Iowa. Despite the fact that the middle-aged, divorced, red-haired woman behind the counter did display a slight interest in him while he was limping around at a local Casey's gas station with a massive hangover in a desperate search for coffee and tobacco, Roger Manning, 39, confirmed Thursday that he was (and still is) fully determined to use his God-Given (and 'ever-so cherished') gift of being extremely obsessive-compulsive in order to find a proper profession as a historical archivist rather than pull his pants down and let some stranger bounce up and down on his rock-hard, throbbing cock.
Because infatuation and drunkenness often accompany obsessive-compulsive disorder, Roger felt conflicted when the vivacious, highly playful, and extremely vigorous employee said "Hi" to him.

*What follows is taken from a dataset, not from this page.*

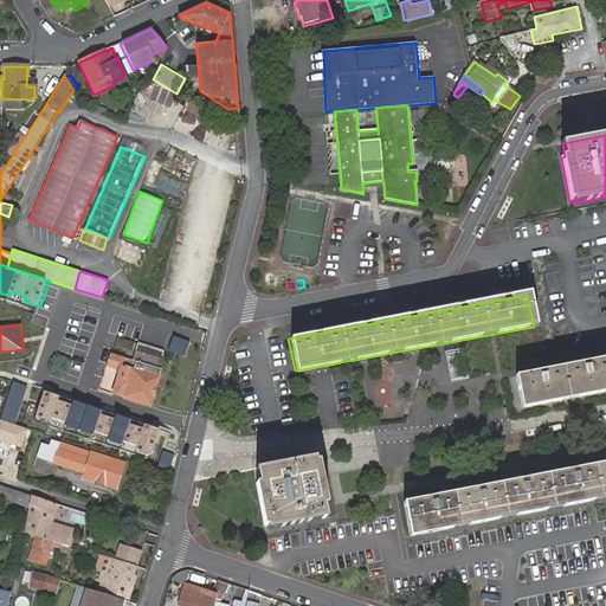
[(133,361),(159,369),(165,352),(139,343),(133,361)]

"I think you're a little bit of alright" was also a statement that didn't sit well with Roger, who confided with reporters that he wasn't going to let the "need-filled" woman pull her own bra off and smother his face with her luscious and gigantic boobs.

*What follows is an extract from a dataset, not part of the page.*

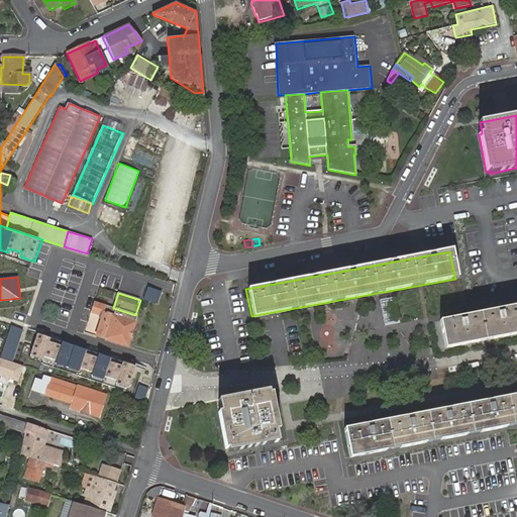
[(398,296),(382,298),(385,323),(400,322),(398,296)]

"I'm a pretty sensitive guy, and I just want to believe in what I'm doing with the 'one life' that I have on this Earth," Roger said, before quickly adding that he had absolutely no thoughts about this demonic and horny female sticking her tongue in his mouth before unzipping his khakis and 'reverse cowgirl style' fucking him in the middle of a random stairwell.
Extremely determined (and highly convinced) that his dysfunctional, perfectionist disorder will ultimately lead him to a peaceful and isolated life of recording historical truths by putting documents into filing cabinets, Roger solidly confirmed that it was not his destiny to put his hands on the voluptuous and curvaceous body of the enticing 'Jezebel' before giving her a good, solid pounding from behind.
Although she probably did want to wrap her legs underneath his, sit on top of him, and force him to blow his load all over her back, Roger calmly asserted that relationships (much like books and documents) are a fragile thing, and that he does not want her to dress up in chains before pushing his head into a wall while repeatedly screaming the words "Give It To Me!....Give It To Me, Again!...Harder This Time!...God-Damnit!"
Mr. Manning concluded the interview by stating that his ultimate journey toward the light and truth of protecting history will also not involve numerous, fake-breasted prostitutes in Las Vegas smacking him around and using straps of leather to beat him senseless until he starts crying.